“Too many people still mistake secrets for intelligence,” says Stephen Mercado, an analyst in the Directorate of Science and Technology at the CIA. OSINT, or open source intelligence, has been both a boon and an Achilles’ heel for intelligence communities for decades. While certain public information may seem harmless, OSINT collected for malicious purposes can prove devastatingly efficient when devising attacks, especially in the hands of an experienced social engineer.
OSINT refers to the wide range of information collected from publicly available sources: print and broadcast media, academic texts, and more recently, social media, blogs, forums, and more.
In the recent past, OSINT has helped every major world power gather intel on adversaries in conflicts from WWII, to the Korean and Vietnam wars, to the Cold War. Sources have evolved from print publications obtained by foreign agents (the US aerospace publication Aviation Week — dubbed “Aviation Leak” for its scoops — was a “perennial favorite,” according to Mercado) to radio, and finally to the Internet, today’s unequivocal fire hose of information.
The Internet not only provides its own wealth of information, it also makes obtaining other sources of OSINT easier than ever. “During the Second World War, Dr. Fairbank traveled far and at great expense to gather Japanese publications in China and send them to Washington,” writes Mercado. “Today, anyone, anywhere can order Japanese media with a click of the mouse from amazon.co.jp or other online merchants and receive the orders by express air shipment.”

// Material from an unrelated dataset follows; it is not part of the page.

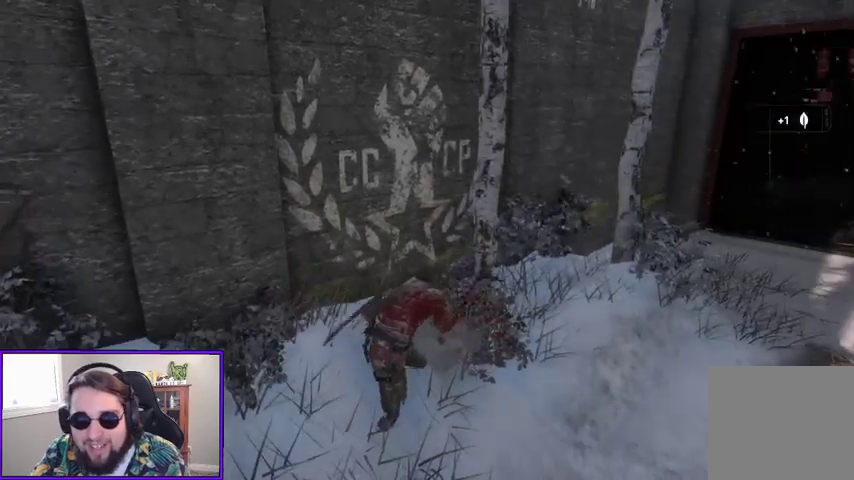
{"buttons": [], "left_stick": "left", "right_stick": "left", "events": [[200, "right_stick", "center"], [333, "right_stick", "left"]]}
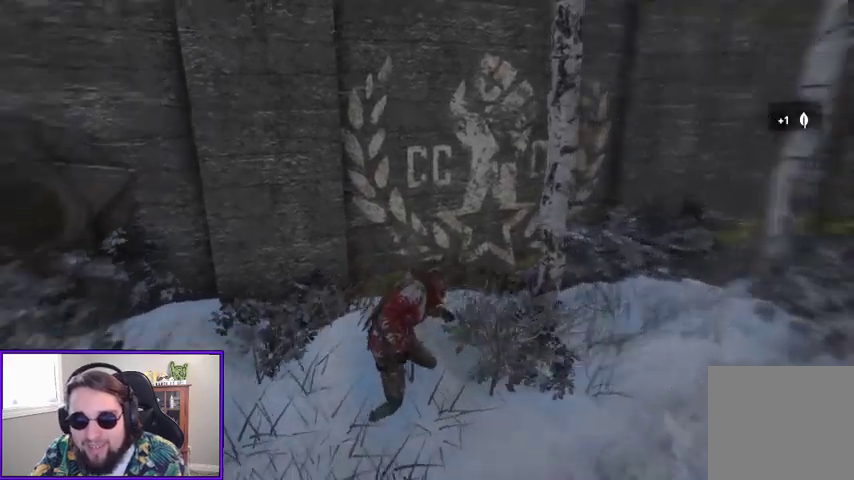
{"buttons": [], "left_stick": "up-left", "right_stick": "center", "events": [[67, "right_stick", "up-left"], [267, "right_stick", "center"], [300, "left_stick", "up-left"]]}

But with great ease comes great vulnerability. Attackers who are aiming to break into your network won’t read a few newspaper articles and call it day. Numerous tools freely available on the Internet can assist anyone interested in gathering OSINT. Infosec Institute has a brief list, which includes specific information-gathering tools and data such as Maltego, and WHOIS data, as well as multidisciplinary tools like socialmention and NewsNow, which are primarily sales and marketing sites. (Another list is available here.)
Social engineers in particular are likely to make use of OSINT. Dale Pearson, writing for subliminalhacking.net, comments: “the use of both open source intelligence and acquired information, allows for individuals and groups involved in cyber crime to fuel their knowledge and power influence and manipulate their targets to achieve the required illusion of trust with their target.”

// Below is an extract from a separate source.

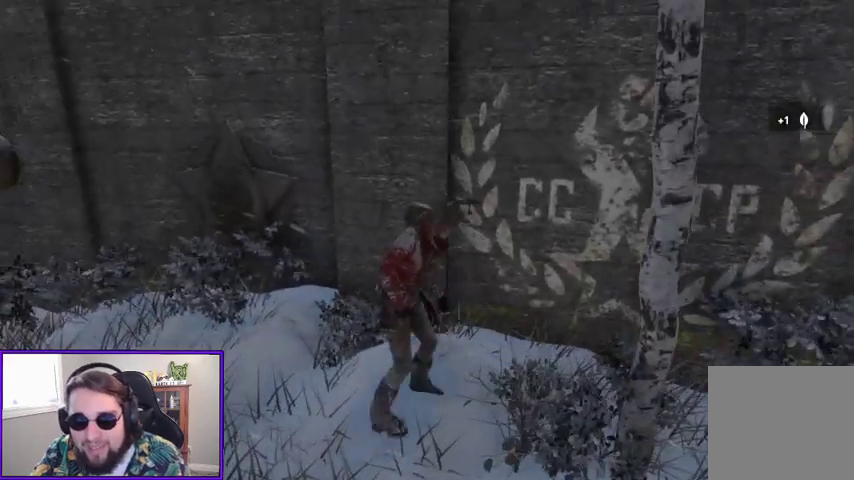
{"buttons": [], "left_stick": "up-left", "right_stick": "center", "events": [[133, "right_stick", "up-left"], [367, "right_stick", "center"]]}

He continues, “The information gathered on a target allows the attacker to create a pretty accurate profile of their target, and potentially of that of their families and friends, as well as their interests both publicly and privately. The aim here is to either act as an individual of trust, or create a pre-text that will be considered trustworthy to aid in achieving their goals.”
According to social-engineer.org, “social engineering is a vector used in [more than] 66 percent of all attacks by hackers, hacktivists, and nation states,” and OSINT enables attackers to be more believable to unsuspecting employees.
However, defenders can make use of OSINT as well — to both understand what information is available to attackers, and how to educate employees and users on what information can be safely shared online. CSO Online statistics show that “the average U.S. company spends $15 million a year battling cybercrime.” Managing OSINT related to your business can help reduce the leverage bad actors have when attempting to infiltrate your networks.
OSINT is, according to Arthur Hulnick, a former CIA officer, “neither glamorous nor adventurous.” However, “open sources are nonetheless the basic building block for secret intelligence.” While not the sexiest intel on the market, OSINT can be highly effective for attackers. What constitutes sensitive information is different for everyone, so make sure your security team regularly communicates with employees about posting information in forums or on social media channels, and monitors all channels for sensitive data. Hackers want to infiltrate your castle — don’t make it easier by handing them the keys.